My favorite line was this, from the press release:
“Since the dawn of the instrument, musicians have come to accept the guitar’s imperfections and lack of tonal precision as necessary evils. Onstage and off, guitarists have fought to stay in tune. Every music lover and performer has had to suffer through the show—halting, mood-killing atonal droning of a loudly amped guitar being brought into tune.”
Or, erm, not brought into tune, as the case may be. (Jump!)
I read that initially as “every music lover … had to suffer through the show,” and the whole passage makes it sound like pretty much everybody just has to suffer guitars. Boy, am I ever a Keyboard player.
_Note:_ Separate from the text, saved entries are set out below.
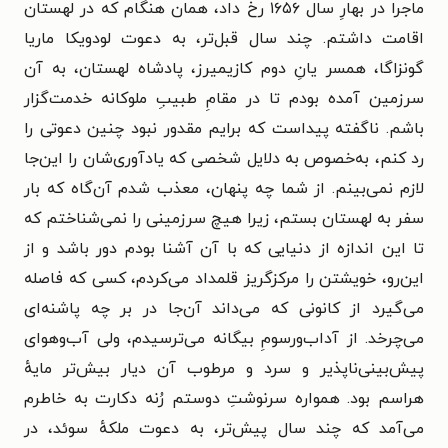
ماجرا در بهارِ سال ۱۶۵۶ رخ داد، همان هنگام که در لهستان
اقامت داشتم. چند سال قبل‌تر، به دعوت لودویکا ماریا
گونزاگا، همسر یانِ دوم کازیمیرز، پادشاه لهستان، به آن
سرزمین آمده بودم تا در مقامِ طبیبِ ملوکانه خدمت‌گزار
باشم. ناگفته پیداست که برایم مقدور نبود چنین دعوتی را
رد کنم، به‌خصوص به دلایل شخصی که یادآوری‌شان را این‌جا
لازم نمی‌بینم. از شما چه پنهان، معذب شدم آن‌گاه که بار
سفر به لهستان بستم، زیرا هیچ سرزمینی را نمی‌شناختم که
تا این اندازه از دنیایی که با آن آشنا بودم دور باشد و از
این‌رو، خویشتن را مرکزگریز قلمداد می‌کردم، کسی که فاصله
می‌گیرد از کانونی که می‌داند آن‌جا در بر چه پاشنه‌ای
می‌چرخد. از آداب‌ورسومِ بیگانه می‌ترسیدم، ولی آب‌وهوای
پیش‌بینی‌ناپذیر و سرد و مرطوب آن دیار بیش‌تر مایهٔ
هراسم بود. همواره سرنوشتِ دوستم رُنه دکارت به خاطرم
می‌آمد که چند سال پیش‌تر، به دعوت ملکهٔ سوئد، در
In all seriousness, the good news here is that this instrument really opens up the possibilities of open and alternative tunings, which make a terrific difference in sound even untrained ears may be aware of. And that’s not an “experimental” thing; it’s part of the history of the music. Gibson does a nice job of summarizing that on their page, and has an interview with the inventor, as well.
The connection to this site, aside from “robot” in the name — tuning is important, and it’s something I’d love to see soft synth makers make more accessible to lay people (hint: make it easier to adjust tuning in the interface, do some more interesting presets, and even think about controllers).
Robot Guitar Product Site with manual, demo videos, and background [Gibson Guitar]
No word yet on whether Van Halen will be endorsing this. Gibson: might want to send them one, just in case. (Hey, I had to get one cheap shot in.)